When art experts discuss painting, particularly the wild, abstract variety, they sometimes use the term "paw" to describe how a painter (almost always male) makes their mark with powerful, decisive brushstrokes. These associations with bears and lions are intentional, as such artistic geniuses also have territory to defend. In Scheirl's exhibition, however, the "paw" is somewhat hidden - perhaps it's the small skeletal hand concealed within a specially constructed table apparatus that can be set in motion at the push of a button.
This mechanical hand might reference Edvard Munch's famous self-portrait with a skeletal hand, or it could be a critical analytical exposure of the painter's gesture. While the exact meaning remains ambiguous, anyone willing to look beyond the seemingly quirky and over-the-top nature of this exhibition quickly recognizes that someone is at work who understands the essence of painting both practically and theoretically, having reached a level of artistry that allows for liberated play.
Ashley Hans Scheirl has been demonstrating for several decades how everything in life is malleable - including the artist's own gender identity. Born as Angela in Salzburg in 1956, Scheirl enrolled as Hans Scheirl at London's St. Martins College in 2001, created successful underground films, and later adopted the deliberately girly name Ashley. This constant transformation reflects the core philosophy evident throughout the artist's work.
As the exhibition's title thesis "In & Out of Painting" demonstrates, painting remained the anchor point for Scheirl's inventions. The directness with which the transformation of forms, ideas, and meanings can be accomplished on canvas cannot be easily washed away even by digital revolutions. Maria Lassnig, to whom Scheirl was connected for many years as a model, assistant, and friend, paved a path by transforming physical conditions into forms and colors, where the proximity of an image to visible reality was subject only to artistic discretion.
Scheirl follows this path but goes considerably more boldly in pulverizing painterly genius clichés. In the work "Hans im Bild" (Hans in the Picture) from 2008, the self-portrait of a painter-prince becomes autonomous as a stage image - the canvas goes around a corner and is extended by a tongue-like protrusion. Abstract markings can be found in many of Scheirl's paintings, but the "paw" usually gets company, such as a masterfully detailed painted golden pile of excrement ("The Alchemist's Fetish," 2021) or a wide-legged standing Scheirl urinating while standing ("Neoliberal Surrealist," 2019).
Scheirl is not the first to understand painting as a trace of the body and relate it to other bodily processes that turn the inside outward. However, while artists like American Paul McCarthy or the Viennese Actionists provoked scandals with such approaches, the short-circuit of art with feces, sperm, blood, or urine in Scheirl's work usually has something cheerfully ironic about it. Those who want to delve into the psychological rabbit hole might think of children's joy in having made something of their own.

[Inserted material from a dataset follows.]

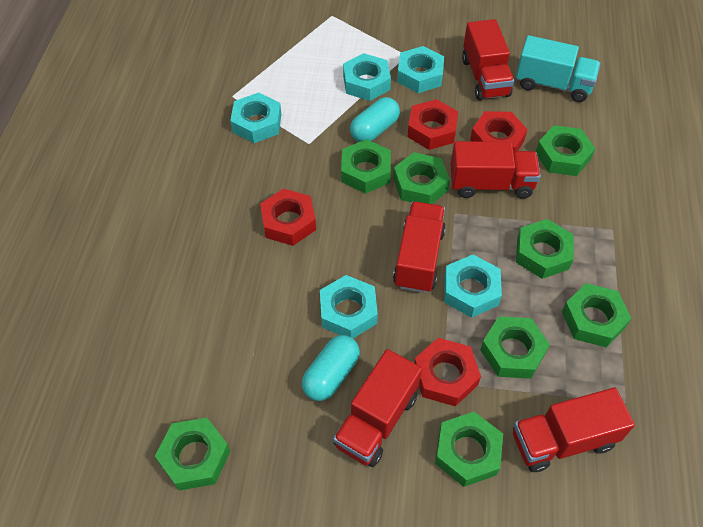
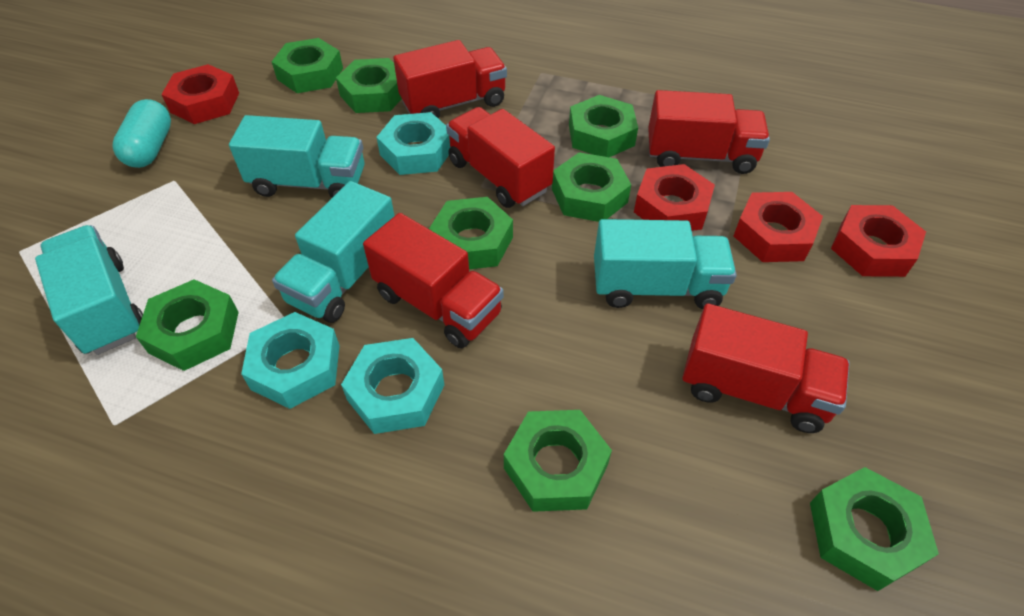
turquoise capsule: 2 -> 1
turquoise nut: 5 -> 3
turquoise truck: 1 -> 4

In the worst case, the fecal motifs could serve as a pretext to giggle away the seriousness of this art. Yet it's less about the substances than about transformation. Scheirl, as a trained restaurateur versed in art history and various painting techniques, also conjures references from alchemy and mythology from the brush - the star money girl, the golden donkey, or Danae from Ovid's Metamorphoses, who lets herself be wetted by a golden rain from the god-father Zeus, peek around the corner.

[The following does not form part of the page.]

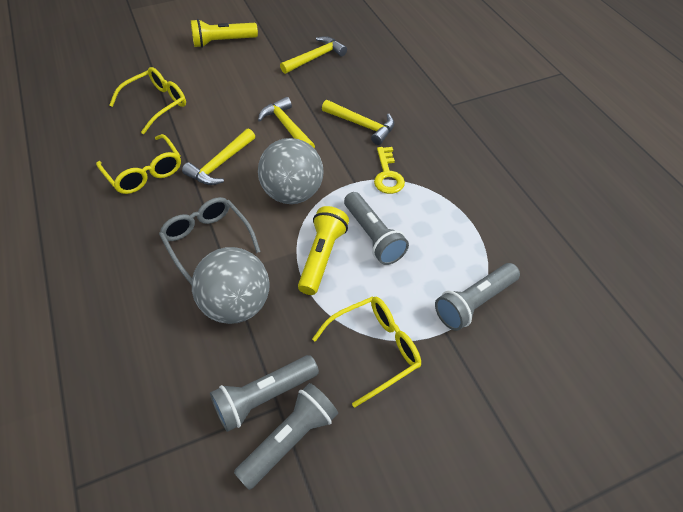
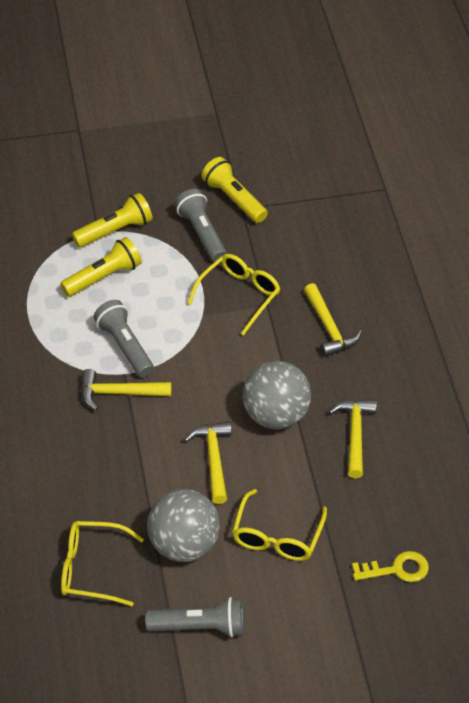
grey flashlight: 4 -> 3
grey glasses: 1 -> 0
yellow flashlight: 2 -> 3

The question repeatedly arises of what is being weighed with gold, and thus what the value of art is measured by in a figurative sense. Scheirl owes a clear answer - the noble and the ignoble can exchange places just as much as identification with a gender and the associated bodies, clothing, and codes. "I like it best when you play with it," Scheirl says when asked about this. "It's a mischievous pleasure."

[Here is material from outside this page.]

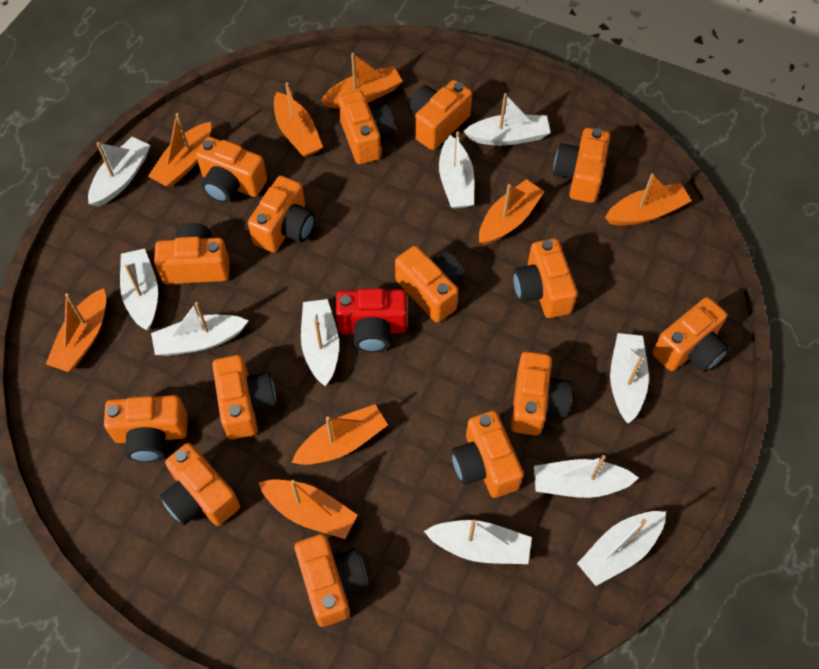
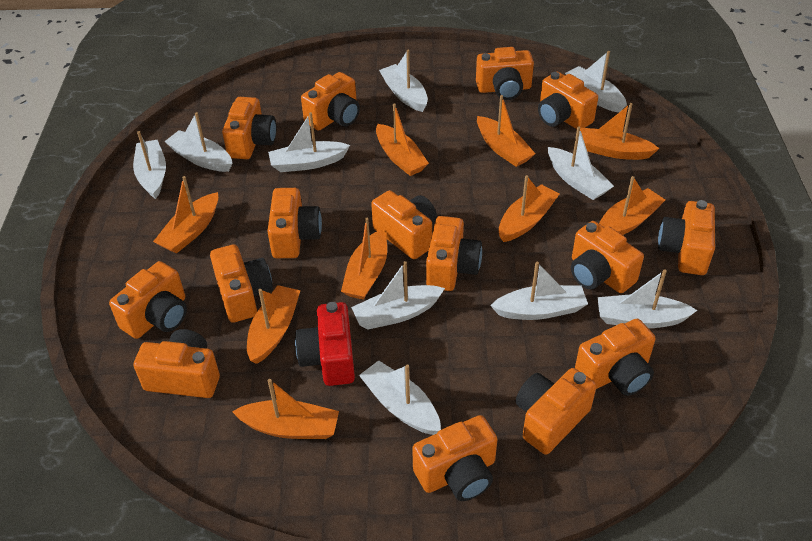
orange boat: 8 -> 9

Ashley Hans Scheirl, born in 1956, lived for a long time in New York and London and taught at the Academy of Fine Arts Vienna from 2006 to 2022. Together with Jakob Lena Knebl, Scheirl represented Austria at the 2022 Venice Biennale. The retrospective "In & Out of Painting" can be seen at Belvedere 21 until February 1, 2026. At the Lower Belvedere, the exhibition "Radical - Female Artists and Modernism" runs until October 12.